++++ Provided entries ++++
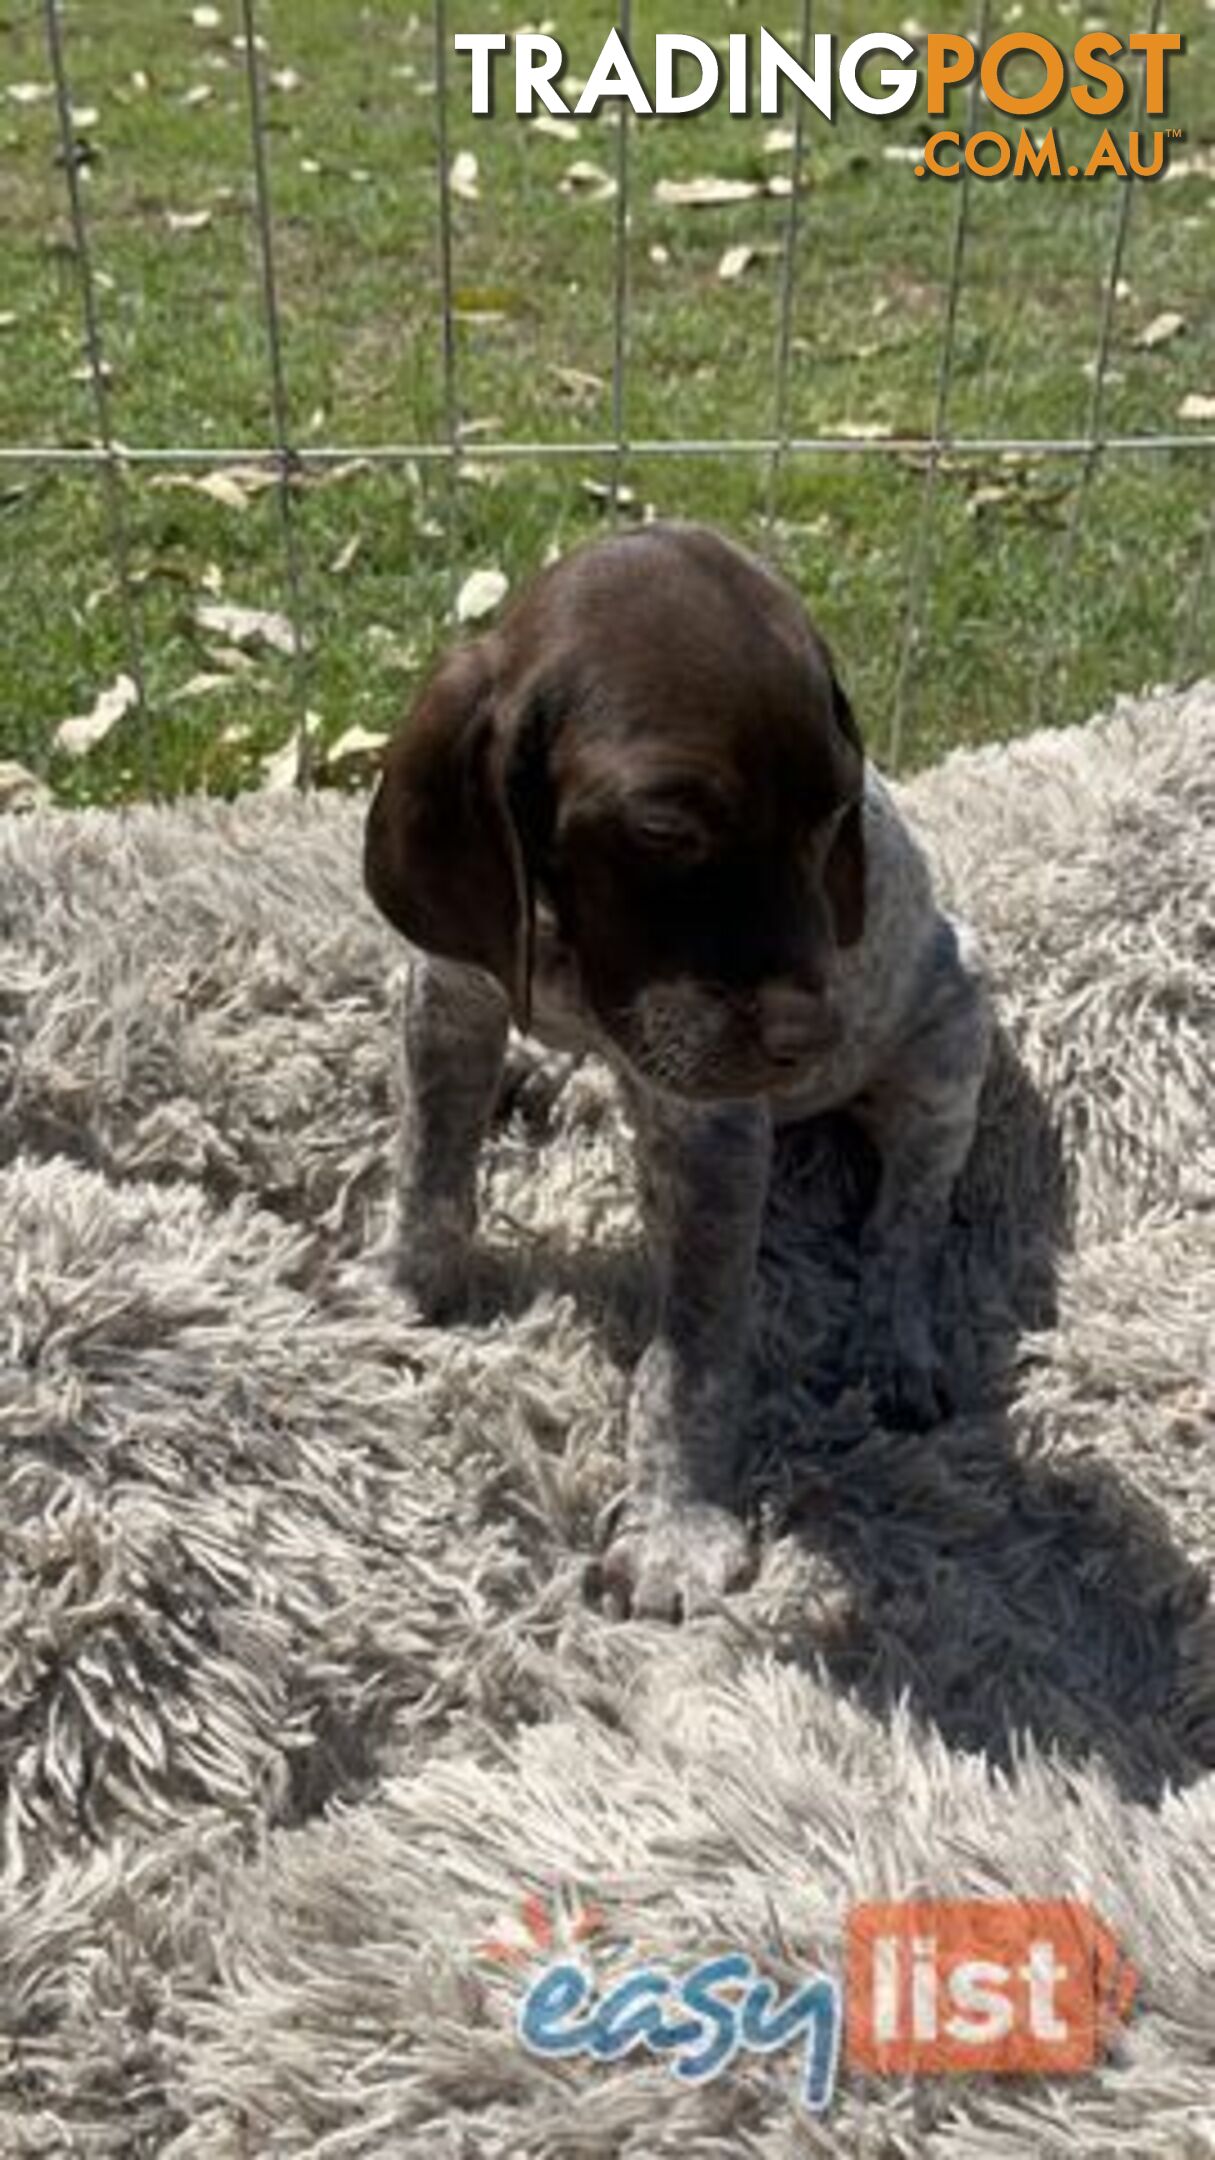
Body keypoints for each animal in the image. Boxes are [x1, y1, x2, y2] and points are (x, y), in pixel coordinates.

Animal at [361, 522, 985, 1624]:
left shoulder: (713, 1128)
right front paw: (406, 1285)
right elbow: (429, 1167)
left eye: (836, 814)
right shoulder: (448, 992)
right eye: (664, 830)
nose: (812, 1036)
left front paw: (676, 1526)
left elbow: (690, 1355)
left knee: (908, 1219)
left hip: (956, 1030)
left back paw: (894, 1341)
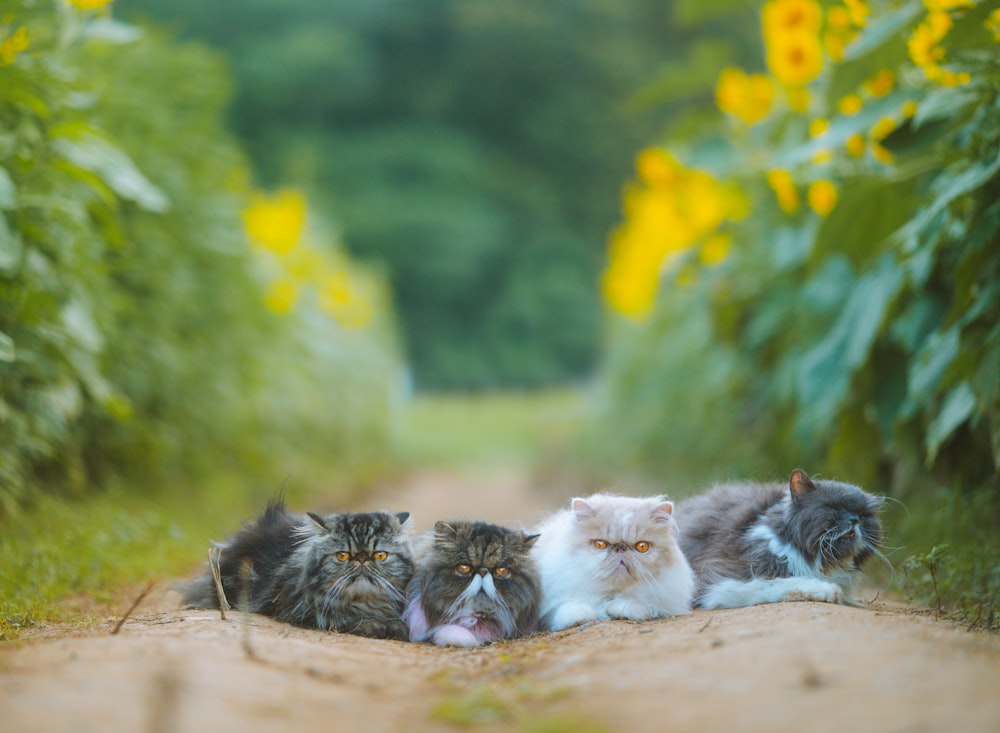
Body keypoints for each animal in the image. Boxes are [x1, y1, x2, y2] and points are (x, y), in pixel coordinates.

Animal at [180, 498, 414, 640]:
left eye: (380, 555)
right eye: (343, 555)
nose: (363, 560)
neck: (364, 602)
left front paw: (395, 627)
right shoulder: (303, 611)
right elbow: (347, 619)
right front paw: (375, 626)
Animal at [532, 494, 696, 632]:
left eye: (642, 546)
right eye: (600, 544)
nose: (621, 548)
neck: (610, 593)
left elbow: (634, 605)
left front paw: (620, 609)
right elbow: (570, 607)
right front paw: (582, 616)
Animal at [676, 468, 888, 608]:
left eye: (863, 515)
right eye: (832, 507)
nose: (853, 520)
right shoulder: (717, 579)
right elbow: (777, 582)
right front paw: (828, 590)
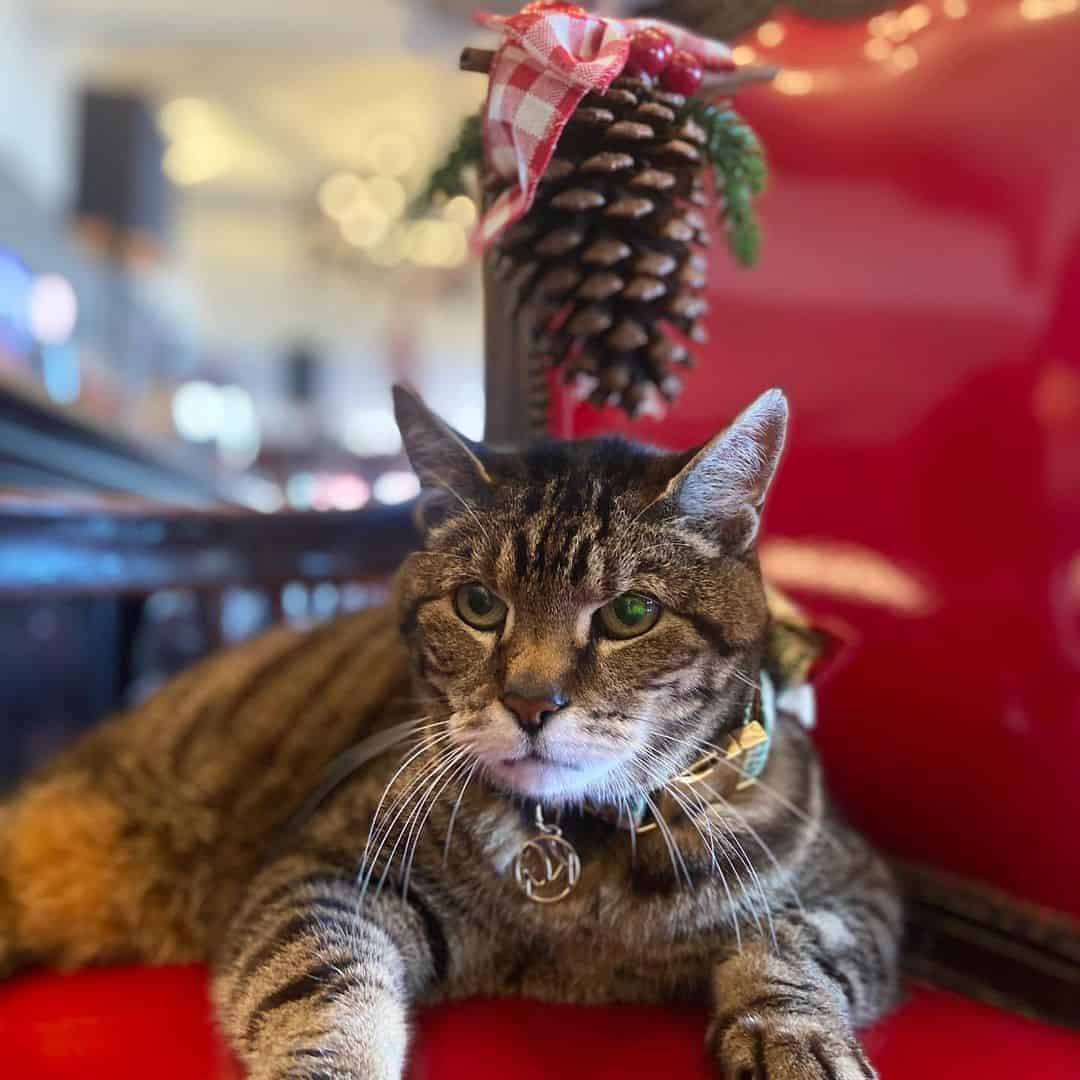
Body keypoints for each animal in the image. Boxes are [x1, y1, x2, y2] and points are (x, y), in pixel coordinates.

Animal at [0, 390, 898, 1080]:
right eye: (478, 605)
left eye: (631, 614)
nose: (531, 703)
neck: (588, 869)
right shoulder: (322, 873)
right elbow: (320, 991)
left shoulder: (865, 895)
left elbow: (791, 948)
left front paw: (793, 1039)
++++
**Task statement**
Could you write the entries out again exactly, without their pictures?

**Expected output**
Body keypoints for each animal in the image. Boxes are [x1, y1, x2, y2] and points are (x, y), in pixel coordinates.

Animal at [361, 522, 985, 1624]:
left shoulder: (713, 1128)
right front paw: (406, 1285)
right elbow: (429, 1167)
left eye: (836, 814)
right shoulder: (448, 992)
right eye: (664, 830)
nose: (812, 1036)
left front paw: (676, 1526)
left elbow: (690, 1355)
left knee: (908, 1219)
left hip: (956, 1030)
left back paw: (894, 1341)
Body keypoints for each animal in the image. Boxes are [x1, y1, x2, y2] and points are (x, y), in pixel coordinates.

Animal at [180, 498, 414, 640]:
left eye: (380, 555)
right eye: (343, 555)
nose: (363, 560)
neck: (364, 602)
left front paw: (395, 627)
right shoulder: (303, 611)
right elbow: (347, 619)
right front paw: (375, 626)
Animal at [532, 494, 696, 632]:
left eye: (642, 546)
right eye: (600, 544)
nose: (621, 548)
neck: (610, 593)
left elbow: (634, 605)
left front paw: (620, 609)
right elbow: (570, 607)
right front paw: (582, 616)
Animal at [676, 468, 888, 608]:
left eye: (863, 515)
right eye: (832, 507)
nose: (853, 520)
right shoulder: (717, 579)
right elbow: (777, 582)
right front paw: (828, 590)
Body keypoints for each animal in the image. Boxes are [x1, y1, x2, y2] and points are (x, y), in pixel coordinates.

Animal at [0, 390, 898, 1080]:
right eye: (478, 605)
left eye: (631, 614)
nose: (531, 703)
neck: (588, 869)
right shoulder: (322, 873)
right elbow: (320, 991)
left shoulder: (865, 895)
left elbow: (791, 948)
left front paw: (793, 1039)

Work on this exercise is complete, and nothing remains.